Camtastia Studio really impressed us with its polished, intuitive user interface, and we thought it had by far the best editing features in every respect (moving and combining clips, modifying audio, adding effects, working with objects, etc). And we were very pleasantly surprised at how competitive it was at producing small sized flash video files. If we had to pick one program we were most impressed with, and most looking forward to seeing what's in store next, it would be Camtasia Studio. Camtasia can also produce the widest variety of output formats, including quicktime and realmedia. Unlike the other screencasting programs, Camtasia studio records normal video files - which means that unlike the other tools, you can't modify cursor movement after capture, or toggle on and off cursor effects (which anyway do not look as good as some of the other tools).

BB FlashBack (full version) is a real head turner. This relative newcomer to the field is extremely capable, and has some tricks up its sleeves that we loved, which the other companies would do well to copy. For example, the ability to preview the movie at fast or slow speeds, and the ability to slow down or speed up sections in the final output. It has a great timeline interface, and we personally found that the cursor effects and cursor movements in produced output movies were the most pleasant to look at of all the programs; this alone is reason enough to give BB FlashBack a strong consideration. Editing inside BB FlashBack is sub-par, and modifying audio can be painful. The program also occasionally shows it's young age with some quirks that we expect will get solved over time (multimonitor support in particular and some bugs in handling with multiple audio tracks).

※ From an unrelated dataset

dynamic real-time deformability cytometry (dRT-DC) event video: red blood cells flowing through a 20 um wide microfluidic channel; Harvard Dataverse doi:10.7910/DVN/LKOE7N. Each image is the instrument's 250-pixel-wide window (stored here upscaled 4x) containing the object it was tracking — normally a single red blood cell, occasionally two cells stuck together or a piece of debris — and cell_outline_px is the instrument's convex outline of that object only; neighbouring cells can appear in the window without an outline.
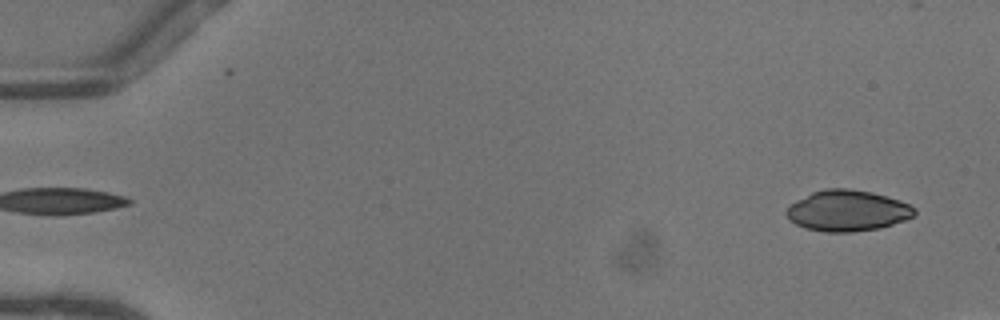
{"species": "common noctule bat (a hibernating species)", "species_latin": "Nyctalus noctula", "temperature_condition": "warm", "stored_images_in_passage": 15, "camera_frame_rate_fps": 3000, "um_per_image_px": 0.085, "animal": {"sex": "female"}, "frame": {"image": 1, "passage_image": 3, "time_ms": 0.667, "image_size_px": [1000, 320], "cell_outline_px": [[916, 212], [912, 216], [904, 220], [880, 228], [848, 232], [824, 232], [804, 228], [788, 220], [784, 212], [788, 204], [812, 192], [824, 188], [848, 188], [872, 192], [900, 200], [916, 208]], "centroid_in_image_um": [71.97, 17.9], "position_along_channel_um": 13.0, "area_um2": 30.81}}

Macromedia Captivate is an odd product with an odd history. After buying out RoboDemo, Macromedia has mostly improved the program, though they removed the ability to save files in anything but Macromedia Flash format. This is a good example of hurting one program to boost the market share of another. That's ugly. Captivate is also the slowest program of all those we tested, by a large margin. Sometimes excruciatingly so. So how did Captivate make our best-in-class list? Well, Captivate represents the best example of the "slide-based" approach to making demos, and has interactive functionality that the other programs can only dream of. The interface is similar to powerpoint; rather than a linear timeline; a slide is a short snippet of a movie, or an interactive chunk, which can be moved around, independently narrated, scripted, etc. Macromedia makes it easy to create quizzes and tests and do advanced scripting, branching, and database access. And it does this while also providing excellent quality movie recording. So if you have need for advanced interaction, and interactive tutorials, then Macromedia Captivate is the easy choice for you - no other program does it as well and also provides such good movie recording. If you don't have a need for such features, you'll be happier with a different program.

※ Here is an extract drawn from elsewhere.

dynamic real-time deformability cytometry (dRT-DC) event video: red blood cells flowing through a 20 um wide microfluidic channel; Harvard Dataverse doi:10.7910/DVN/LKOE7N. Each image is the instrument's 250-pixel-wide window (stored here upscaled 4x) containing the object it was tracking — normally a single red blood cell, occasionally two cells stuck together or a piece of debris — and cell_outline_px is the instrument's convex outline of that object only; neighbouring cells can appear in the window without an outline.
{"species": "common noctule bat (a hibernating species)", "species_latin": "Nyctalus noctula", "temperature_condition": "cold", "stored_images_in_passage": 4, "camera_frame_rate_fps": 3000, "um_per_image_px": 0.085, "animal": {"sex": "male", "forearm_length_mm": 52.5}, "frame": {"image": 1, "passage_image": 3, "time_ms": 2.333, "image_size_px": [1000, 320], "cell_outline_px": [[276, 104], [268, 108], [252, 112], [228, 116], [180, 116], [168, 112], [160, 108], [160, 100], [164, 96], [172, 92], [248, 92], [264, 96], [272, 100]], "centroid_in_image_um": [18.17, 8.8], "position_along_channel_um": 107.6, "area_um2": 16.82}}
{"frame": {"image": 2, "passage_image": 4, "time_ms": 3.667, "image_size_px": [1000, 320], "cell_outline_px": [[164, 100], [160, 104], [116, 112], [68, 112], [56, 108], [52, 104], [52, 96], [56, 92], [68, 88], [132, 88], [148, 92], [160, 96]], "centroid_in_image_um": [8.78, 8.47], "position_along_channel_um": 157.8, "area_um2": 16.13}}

We are happy to be able to bring our members a 50% discount on purchases of BB FlashBack and BB FlashBack Express. Even if you're just curious about screencasting, this makes the price of BB FlashBack Express only $20, an incredible offer that everyone should consider taking advantage of.

We are also very happy to announce that TechSmith has generously decided to donate to our site 5 copies of their brand new Camtasia Studio 3 due out at the end of June. These copies will be given out to members of the site (see details on forum).

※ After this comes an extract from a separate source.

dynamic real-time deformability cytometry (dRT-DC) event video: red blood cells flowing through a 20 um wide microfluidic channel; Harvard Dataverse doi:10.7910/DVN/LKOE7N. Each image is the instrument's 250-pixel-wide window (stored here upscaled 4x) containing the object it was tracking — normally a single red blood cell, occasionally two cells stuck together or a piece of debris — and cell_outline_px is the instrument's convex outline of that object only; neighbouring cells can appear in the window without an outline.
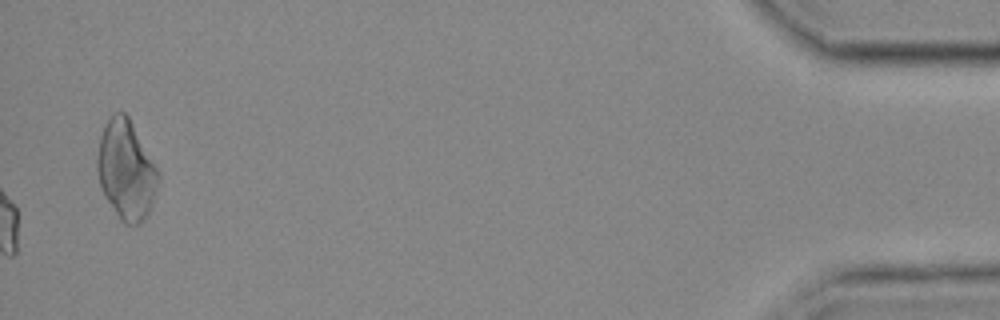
{"species": "common noctule bat (a hibernating species)", "species_latin": "Nyctalus noctula", "temperature_condition": "cold", "stored_images_in_passage": 58, "camera_frame_rate_fps": 3000, "um_per_image_px": 0.085, "animal": {"sex": "female", "body_mass_g": 25.1}, "frame": {"image": 1, "passage_image": 58, "time_ms": 19.0, "image_size_px": [1000, 320], "cell_outline_px": [[160, 180], [156, 192], [148, 212], [144, 220], [136, 224], [124, 224], [120, 220], [104, 196], [100, 188], [96, 168], [96, 160], [100, 136], [108, 120], [116, 112], [124, 112], [128, 116], [156, 168], [160, 176]], "centroid_in_image_um": [10.7, 14.49], "position_along_channel_um": 424.5, "area_um2": 34.85}, "authors_computed_cell_mechanics": {"area_um2": 18.5538, "velocity_mm_per_s": 3.6229, "shape_relaxation_time_tau1_ms": null, "shape_relaxation_time_tau2_ms": 7.4755, "deformation_change_tau1": null, "deformation_change_tau2": 0.0978}}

Members, redeem your discount here..


NOTE: Kudos to both of these companies, TechSmith and blueberry consultants. Their representatives were friendly to the ideas behind, were responsive to our emails, and additionally, were both interested in hearing suggestions about how their programs could be improved. Blueberry especially impressed us with their keen interest in making their program as good as it can be. We look forward to the development of their products and will keep you informed.

Macromedia and Qarbon did not respond to email inquiries.